This project involved renovating and extending a californian bungalow in Canterbury, Melbourne. The existing house was a collection of a number of small rooms with little practical or visual connection, including a formal dining, formal living room and a small central kitchen leading to a add-on sunroom at the back. The challenge was to create a central family room area that linked all the rooms together, bringing light and space into the house. This family room was to incorporate a new kitchen, dining and living room all connected via an open stair.

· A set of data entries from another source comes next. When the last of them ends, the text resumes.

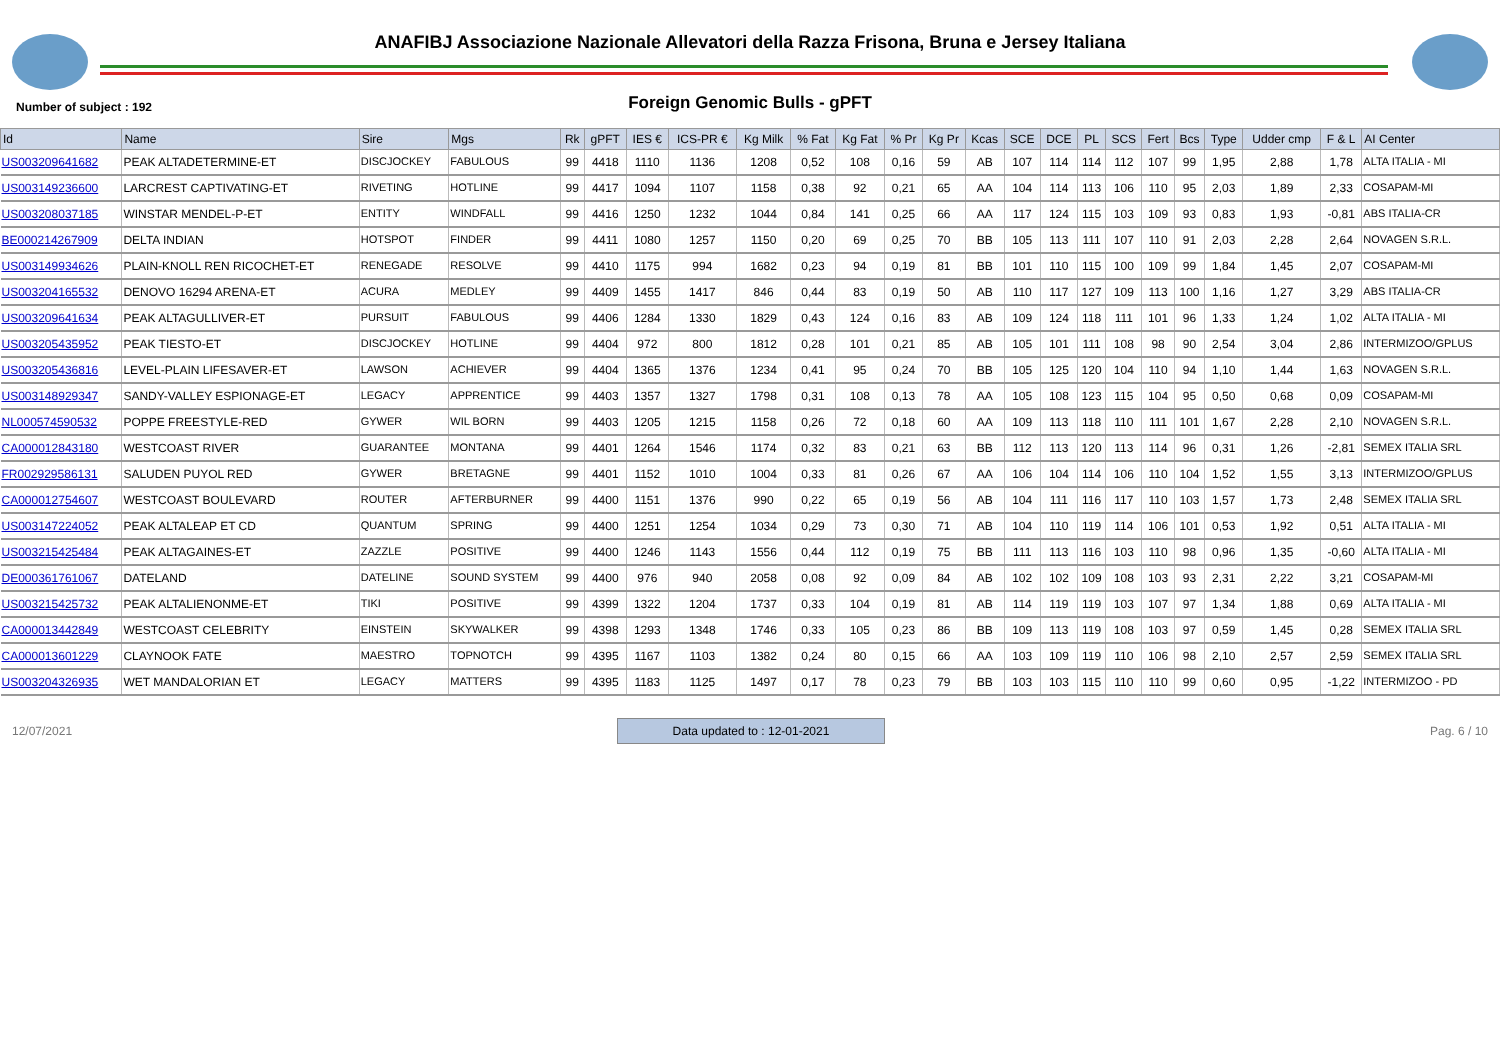ANAFIBJ Associazione Nazionale Allevatori della Razza Frisona, Bruna e Jersey Italiana
Foreign Genomic Bulls - gPFT
Number of subject : 192
| Id | Name | Sire | Mgs | Rk | gPFT | IES € | ICS-PR € | Kg Milk | % Fat | Kg Fat | % Pr | Kg Pr | Kcas | SCE | DCE | PL | SCS | Fert | Bcs | Type | Udder cmp | F & L | AI Center |
| --- | --- | --- | --- | --- | --- | --- | --- | --- | --- | --- | --- | --- | --- | --- | --- | --- | --- | --- | --- | --- | --- | --- | --- |
| US003209641682 | PEAK ALTADETERMINE-ET | DISCJOCKEY | FABULOUS | 99 | 4418 | 1110 | 1136 | 1208 | 0,52 | 108 | 0,16 | 59 | AB | 107 | 114 | 114 | 112 | 107 | 99 | 1,95 | 2,88 | 1,78 | ALTA ITALIA - MI |
| US003149236600 | LARCREST CAPTIVATING-ET | RIVETING | HOTLINE | 99 | 4417 | 1094 | 1107 | 1158 | 0,38 | 92 | 0,21 | 65 | AA | 104 | 114 | 113 | 106 | 110 | 95 | 2,03 | 1,89 | 2,33 | COSAPAM-MI |
| US003208037185 | WINSTAR MENDEL-P-ET | ENTITY | WINDFALL | 99 | 4416 | 1250 | 1232 | 1044 | 0,84 | 141 | 0,25 | 66 | AA | 117 | 124 | 115 | 103 | 109 | 93 | 0,83 | 1,93 | -0,81 | ABS ITALIA-CR |
| BE000214267909 | DELTA INDIAN | HOTSPOT | FINDER | 99 | 4411 | 1080 | 1257 | 1150 | 0,20 | 69 | 0,25 | 70 | BB | 105 | 113 | 111 | 107 | 110 | 91 | 2,03 | 2,28 | 2,64 | NOVAGEN S.R.L. |
| US003149934626 | PLAIN-KNOLL REN RICOCHET-ET | RENEGADE | RESOLVE | 99 | 4410 | 1175 | 994 | 1682 | 0,23 | 94 | 0,19 | 81 | BB | 101 | 110 | 115 | 100 | 109 | 99 | 1,84 | 1,45 | 2,07 | COSAPAM-MI |
| US003204165532 | DENOVO 16294 ARENA-ET | ACURA | MEDLEY | 99 | 4409 | 1455 | 1417 | 846 | 0,44 | 83 | 0,19 | 50 | AB | 110 | 117 | 127 | 109 | 113 | 100 | 1,16 | 1,27 | 3,29 | ABS ITALIA-CR |
| US003209641634 | PEAK ALTAGULLIVER-ET | PURSUIT | FABULOUS | 99 | 4406 | 1284 | 1330 | 1829 | 0,43 | 124 | 0,16 | 83 | AB | 109 | 124 | 118 | 111 | 101 | 96 | 1,33 | 1,24 | 1,02 | ALTA ITALIA - MI |
| US003205435952 | PEAK TIESTO-ET | DISCJOCKEY | HOTLINE | 99 | 4404 | 972 | 800 | 1812 | 0,28 | 101 | 0,21 | 85 | AB | 105 | 101 | 111 | 108 | 98 | 90 | 2,54 | 3,04 | 2,86 | INTERMIZOO/GPLUS |
| US003205436816 | LEVEL-PLAIN LIFESAVER-ET | LAWSON | ACHIEVER | 99 | 4404 | 1365 | 1376 | 1234 | 0,41 | 95 | 0,24 | 70 | BB | 105 | 125 | 120 | 104 | 110 | 94 | 1,10 | 1,44 | 1,63 | NOVAGEN S.R.L. |
| US003148929347 | SANDY-VALLEY ESPIONAGE-ET | LEGACY | APPRENTICE | 99 | 4403 | 1357 | 1327 | 1798 | 0,31 | 108 | 0,13 | 78 | AA | 105 | 108 | 123 | 115 | 104 | 95 | 0,50 | 0,68 | 0,09 | COSAPAM-MI |
| NL000574590532 | POPPE FREESTYLE-RED | GYWER | WIL BORN | 99 | 4403 | 1205 | 1215 | 1158 | 0,26 | 72 | 0,18 | 60 | AA | 109 | 113 | 118 | 110 | 111 | 101 | 1,67 | 2,28 | 2,10 | NOVAGEN S.R.L. |
| CA000012843180 | WESTCOAST RIVER | GUARANTEE | MONTANA | 99 | 4401 | 1264 | 1546 | 1174 | 0,32 | 83 | 0,21 | 63 | BB | 112 | 113 | 120 | 113 | 114 | 96 | 0,31 | 1,26 | -2,81 | SEMEX ITALIA SRL |
| FR002929586131 | SALUDEN PUYOL RED | GYWER | BRETAGNE | 99 | 4401 | 1152 | 1010 | 1004 | 0,33 | 81 | 0,26 | 67 | AA | 106 | 104 | 114 | 106 | 110 | 104 | 1,52 | 1,55 | 3,13 | INTERMIZOO/GPLUS |
| CA000012754607 | WESTCOAST BOULEVARD | ROUTER | AFTERBURNER | 99 | 4400 | 1151 | 1376 | 990 | 0,22 | 65 | 0,19 | 56 | AB | 104 | 111 | 116 | 117 | 110 | 103 | 1,57 | 1,73 | 2,48 | SEMEX ITALIA SRL |
| US003147224052 | PEAK ALTALEAP ET CD | QUANTUM | SPRING | 99 | 4400 | 1251 | 1254 | 1034 | 0,29 | 73 | 0,30 | 71 | AB | 104 | 110 | 119 | 114 | 106 | 101 | 0,53 | 1,92 | 0,51 | ALTA ITALIA - MI |
| US003215425484 | PEAK ALTAGAINES-ET | ZAZZLE | POSITIVE | 99 | 4400 | 1246 | 1143 | 1556 | 0,44 | 112 | 0,19 | 75 | BB | 111 | 113 | 116 | 103 | 110 | 98 | 0,96 | 1,35 | -0,60 | ALTA ITALIA - MI |
| DE000361761067 | DATELAND | DATELINE | SOUND SYSTEM | 99 | 4400 | 976 | 940 | 2058 | 0,08 | 92 | 0,09 | 84 | AB | 102 | 102 | 109 | 108 | 103 | 93 | 2,31 | 2,22 | 3,21 | COSAPAM-MI |
| US003215425732 | PEAK ALTALIENONME-ET | TIKI | POSITIVE | 99 | 4399 | 1322 | 1204 | 1737 | 0,33 | 104 | 0,19 | 81 | AB | 114 | 119 | 119 | 103 | 107 | 97 | 1,34 | 1,88 | 0,69 | ALTA ITALIA - MI |
| CA000013442849 | WESTCOAST CELEBRITY | EINSTEIN | SKYWALKER | 99 | 4398 | 1293 | 1348 | 1746 | 0,33 | 105 | 0,23 | 86 | BB | 109 | 113 | 119 | 108 | 103 | 97 | 0,59 | 1,45 | 0,28 | SEMEX ITALIA SRL |
| CA000013601229 | CLAYNOOK FATE | MAESTRO | TOPNOTCH | 99 | 4395 | 1167 | 1103 | 1382 | 0,24 | 80 | 0,15 | 66 | AA | 103 | 109 | 119 | 110 | 106 | 98 | 2,10 | 2,57 | 2,59 | SEMEX ITALIA SRL |
| US003204326935 | WET MANDALORIAN ET | LEGACY | MATTERS | 99 | 4395 | 1183 | 1125 | 1497 | 0,17 | 78 | 0,23 | 79 | BB | 103 | 103 | 115 | 110 | 110 | 99 | 0,60 | 0,95 | -1,22 | INTERMIZOO - PD |
12/07/2021 Data updated to : 12-01-2021 Pag. 6 / 10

The approach was to carve out the family room from the existing house and extend it towards the rear of the house. This incorporated a double height void, which allowed light into the centre of the house as well as the first floor hallway, thereby linking the family room with the bedrooms upstairs. This void had openable skylights at the top which also allowed hot air to be expelled out through the middle of the house.
The extension also incorporates a semi-basement level, exterior deck and an inground swimming pool to the rear. Linking all three levels is an open, central staircase that allows direct access to all the spaces and also adds an architectural feature to the space.
There were also numerous site constraints, including a steeply sloping site, sandy soil conditions and an existing house in original condition from the 1930s.
There was a strong emphasis on sustainability in this project, incorporating passive solar principles, natural ventilation, PVC double glazed windows, solar PV panels, solar hot water and solar pool heating. All australian native hardwoods were also used in the project, including spotted gum flooring and victorian ash handrails and timber screens.